SOURCE DOCUMENT >>
..........

Marketing to the rich
Make sure you throw one hell of a party
Tony Wong – Toronto Star
Michael Lee-Chin is talking animatedly about his first big real estate purchase.
It was an experiment of sorts. In 1985 he invested $50,000 in property and $50,000 in art. He eventually sold the real estate, flipping the land several years later for a $2-million profit.
“Back then nobody wanted real estate,” says the charismatic billionaire. “I did great with the property. But I don’t think I can sell the art for what I bought it for.”
The not-so-subtle lesson: Buy real estate.
It’s a well-worn tale, but the audience is lapping it up. One hundred invitees are seated in the ornate living room of an Oakville mansion this weeknight to meet Lee-Chin, the marquee speaker whose name adorns Toronto’s Royal Ontario Museum Crystal.
It’s an exclusive club. The group are drinking wine and Red Stripe Beer – a nod to Lee-Chin’s Jamaican heritage – while dining on finger food at what is likely the priciest single piece of real estate in the Greater Toronto Area. The 32,000 square foot Oakville waterfront mansion was bought for an estimated $35.5 million three years ago.
The guests are invited to hear Lee-Chin and other speakers, including famed art collector Ash Prakash talk about their investments.
But the venue is the real star of the night.
With so many luxury projects in Toronto, marketers have had to go to extreme lengths to attract the kind of busy high-net-worth customers who can afford their products.
It’s stealth marketing taken to another level: Have a cocktail and, by the way, look at the nice condo.
With the plethora of luxury projects from the Ritz Carlton to the Four Seaons and the Trump residences being marketed in the GTA, luxury buyers have been spoiled for choice. Marketers have been forced to up the ante. A good cheese platter won’t cut it. But a billionaire will get their attention.
“This isn’t marketing in the traditional sense,” says developer Marc Hewitt, who donated the venue and the food and wine for the night. “Our clients may not be influenced by a billboard or a newspaper ad.”
Peer group influence, on the other hand, is key: After all, keeping up with the Joneses, the Guptas and the Lee-Chins is hard work.
“You often see people who know each other and bumping into each other at our events and it also gives them a certain comfort level to know they’re socializing with like-minded people,” said Barbara Lawlor, president of Baker Real Estate Inc., the sales team behind the Ritz Carlton residences. “This is also a gentler approach, where you’re at a cocktail party and not attacked by some high-powered sales pitch.”
The Ritz has hosted many special events for buyers, including fine scotch and wine tastings and flying in celebrity chefs. A cocktail party at Roy Thomson Hall featured the Canadian Tenors. While guests listened to music, they could also sit in one of the $228,000 Bentley automobiles on display.

..........

JOB 1 >>
Reproduce the extracted text of the rows word for word, starting at the beginning of the rows and ending with the line that contains "ки выходит имидж". Leave the pictures out.
The article above has no connection to the rows that come after it.

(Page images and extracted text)
..........

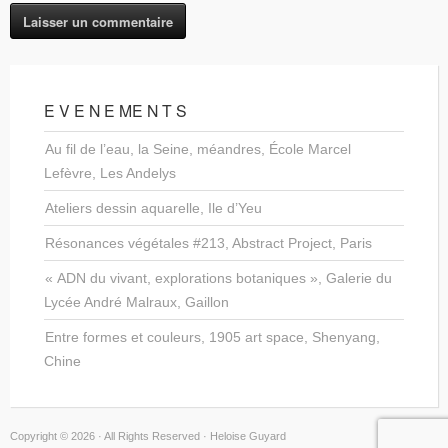
E V E N E ME N T S
Au fil de l’eau, la Seine, méandres, École Marcel
Lefèvre, Les Andelys
Ateliers dessin aquarelle, Ile d’Yeu
Résonances végétales #213, Abstract Project, Paris
« ADN du vivant, explorations botaniques », Galerie du
Lycée André Malraux, Gaillon
Entre formes et couleurs, 1905 art space, Shenyang,
Chine
Copyright © 2026 · All Rights Reserved · Heloise Guyard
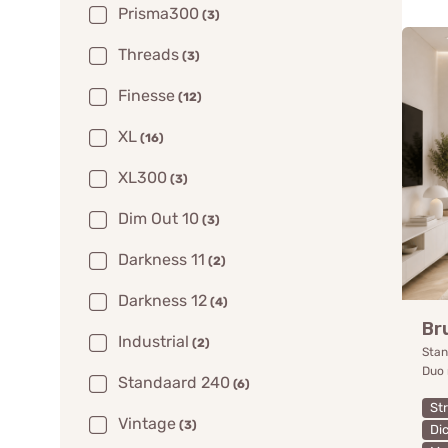
Prisma300
(3)
Threads
(3)
Finesse
(12)
XL
(16)
XL300
(3)
Dim Out 10
(3)
Darkness 11
(2)
Darkness 12
(4)
Br
Industrial
(2)
Stan
Duo 
Standaard 240
(6)
St
Vintage
(3)
Di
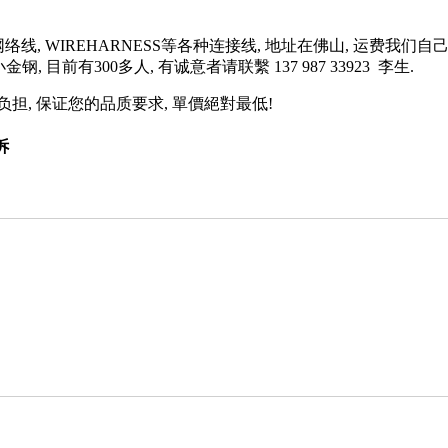
AV线, 网络线, WIREHARNESS等各种连接线, 地址在佛山, 运
钢, 目前有300多人, 有诚意者请联繫 137 987 33923 李生.
, 保证您的品质要求, 單價絕對最低!
诉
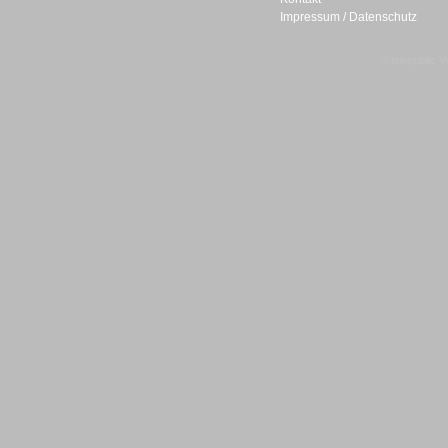
Impressum / Datenschutz
Gesamtlösungen
© telepublic V
Gesamtlösungen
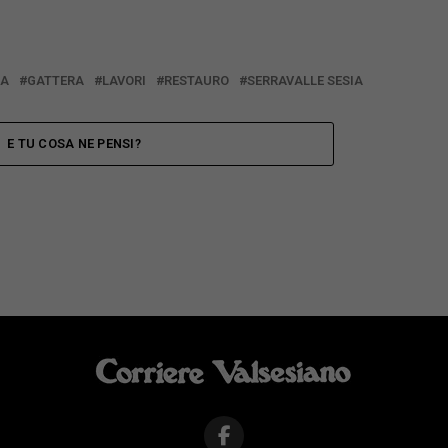
SA
GATTERA
LAVORI
RESTAURO
SERRAVALLE SESIA
E TU COSA NE PENSI?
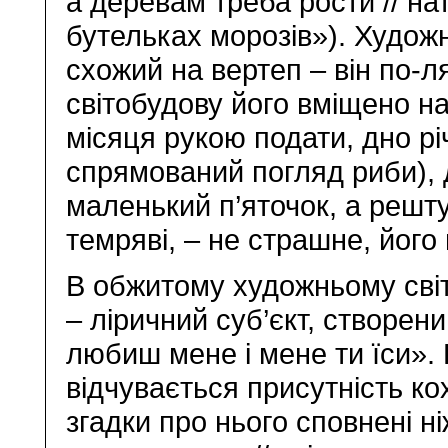
а деревам треба рости // на
бутельках морозів»). Художн
схожий на вертеп – він по-л
світобудову його вміщено на
місяця рукою подати, дно рі
спрямований погляд риби), 
маленький п’яточок, а решту
темряві, – не страшне, його
В обжитому художньому світ
– ліричний суб’єкт, створен
любиш мене і мене ти їси». 
відчувається присутність кох
згадки про нього сповнені ні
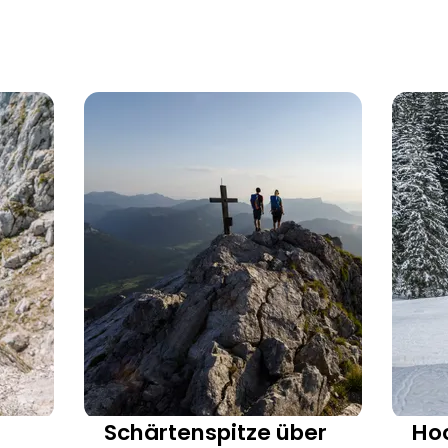
Schärtenspitze über
Ho
n
go-images.com / Wolfgang Ehn
Bercht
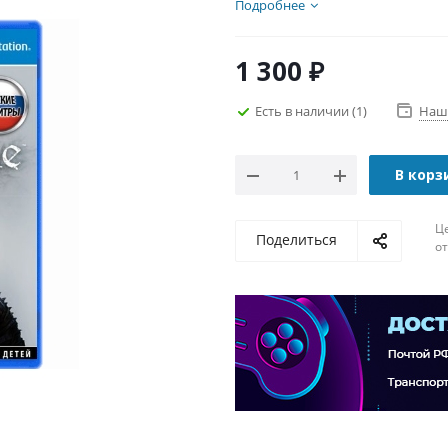
Подробнее
1 300
₽
Есть в наличии
(1)
Наш
В корз
Ц
Поделиться
о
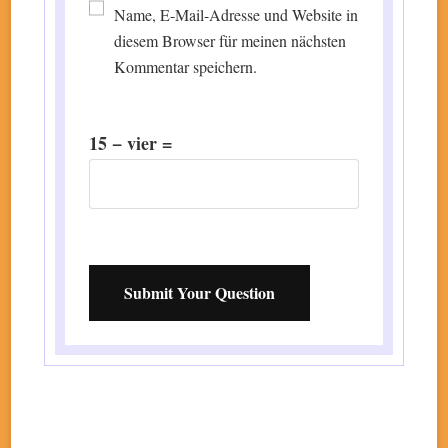
Name, E-Mail-Adresse und Website in
diesem Browser für meinen nächsten
Kommentar speichern.
15 − vier =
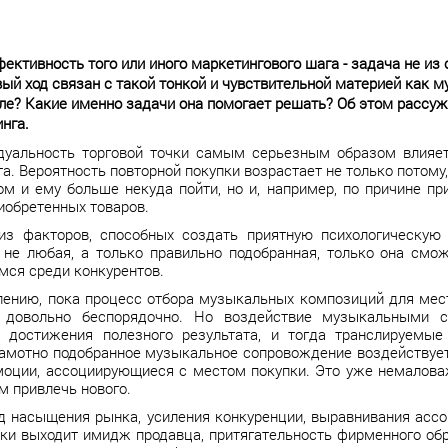
ективность того или иного маркетингового шага - задача не из
ый ход связан с такой тонкой и чувствительной материей как 
ле? Какие именно задачи она помогает решать? Об этом рассуж
нга.
уальность торговой точки самым серьезным образом влияет 
а. Вероятность повторной покупки возрастает не только потом
ом и ему больше некуда пойти, но и, например, по причине п
иобретенных товаров.
из факторов, способных создать приятную психологическую
 не любая, а только правильно подобранная, только она см
ся среди конкурентов.
ению, пока процесс отбора музыкальных композиций для мест 
 довольно беспорядочно. Но воздействие музыкальными 
о достижения полезного результата, и тогда транслируемы
амотно подобранное музыкальное сопровождение воздействует
оции, ассоциирующиеся с местом покупки. Это уже немаловажн
м привлечь нового.
д насыщения рынка, усиления конкуренции, выравнивания асс
ки выходит имидж продавца, притягательность фирменного обр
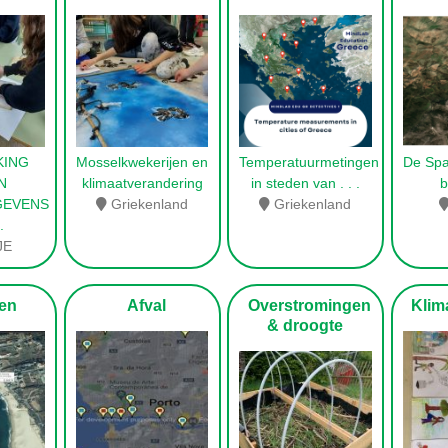
KING
Mosselkwekerijen en
Temperatuurmetingen
De Spa
N
klimaatverandering
in steden van
. . .
GEVENS
Griekenland
Griekenland
 .
JE
en
Afval
Overstromingen
Klima
& droogte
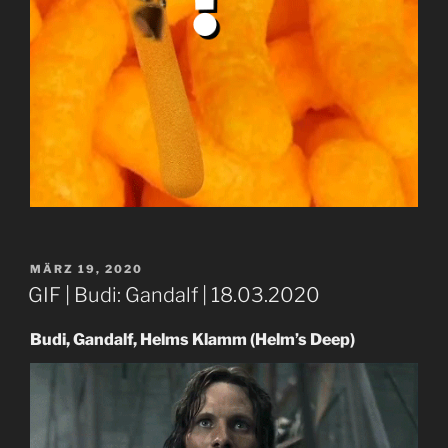
VERÖFFENTLICHT
MÄRZ 19, 2020
AM
GIF | Budi: Gandalf | 18.03.2020
Budi, Gandalf, Helms Klamm (Helm’s Deep)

..........

JOB 2 >>
Answer these questions from the article on marketing to the rich:
(a) How much did Lee-Chin invest in property in 1985?
(b) How many square feet is the Oakville waterfront mansion?
(c) Who performed at the cocktail party at Roy Thomson Hall?

YOUR RESPONSE 1 >>
E V E N E ME N T S
Au fil de l’eau, la Seine, méandres, École Marcel
Lefèvre, Les Andelys
Ateliers dessin aquarelle, Ile d’Yeu
Résonances végétales #213, Abstract Project, Paris
« ADN du vivant, explorations botaniques », Galerie du
Lycée André Malraux, Gaillon
Entre formes et couleurs, 1905 art space, Shenyang,
Chine
Copyright © 2026 · All Rights Reserved · Heloise Guyard
Prisma300
(3)
Threads
(3)
Finesse
(12)
XL
(16)
XL300
(3)
Dim Out 10
(3)
Darkness 11
(2)
Darkness 12
(4)
Br
Industrial
(2)
Stan
Duo 
Standaard 240
(6)
St
Vintage
(3)
Di
AV线, 网络线, WIREHARNESS等各种连接线, 地址在佛山, 运
钢, 目前有300多人, 有诚意者请联繫 137 987 33923 李生.
, 保证您的品质要求, 單價絕對最低!
诉
Impressum / Datenschutz
Gesamtlösungen
© telepublic V
Gesamtlösungen
SA
GATTERA
LAVORI
RESTAURO
SERRAVALLE SESIA
E TU COSA NE PENSI?
а деревам треба рости // на
бутельках морозів»). Художн
схожий на вертеп – він по-л
світобудову його вміщено на
місяця рукою подати, дно рі
спрямований погляд риби), 
маленький п’яточок, а решту
темряві, – не страшне, його
В обжитому художньому світ
– ліричний суб’єкт, створен
любиш мене і мене ти їси». 
відчувається присутність кох
згадки про нього сповнені ні
Schärtenspitze über
Ho
n
go-images.com / Wolfgang Ehn
Bercht
Подробнее
1 300
₽
Есть в наличии
(1)
Наш
В корз
Ц
Поделиться
о
Name, E-Mail-Adresse und Website in
diesem Browser für meinen nächsten
Kommentar speichern.
15 − vier =
ективность того или иного маркетингового шага - задача не из
ый ход связан с такой тонкой и чувствительной материей как 
ле? Какие именно задачи она помогает решать? Об этом рассуж
нга.
уальность торговой точки самым серьезным образом влияет 
а. Вероятность повторной покупки возрастает не только потом
ом и ему больше некуда пойти, но и, например, по причине п
иобретенных товаров.
из факторов, способных создать приятную психологическую
 не любая, а только правильно подобранная, только она см
ся среди конкурентов.
ению, пока процесс отбора музыкальных композиций для мест 
 довольно беспорядочно. Но воздействие музыкальными 
о достижения полезного результата, и тогда транслируемы
амотно подобранное музыкальное сопровождение воздействует
оции, ассоциирующиеся с местом покупки. Это уже немаловажн
м привлечь нового.
д насыщения рынка, усиления конкуренции, выравнивания асс
ки выходит имидж продавца, притягательность фирменного обр

YOUR RESPONSE 2 >>
(a) $50,000
(b) 32,000 square feet
(c) The Canadian Tenors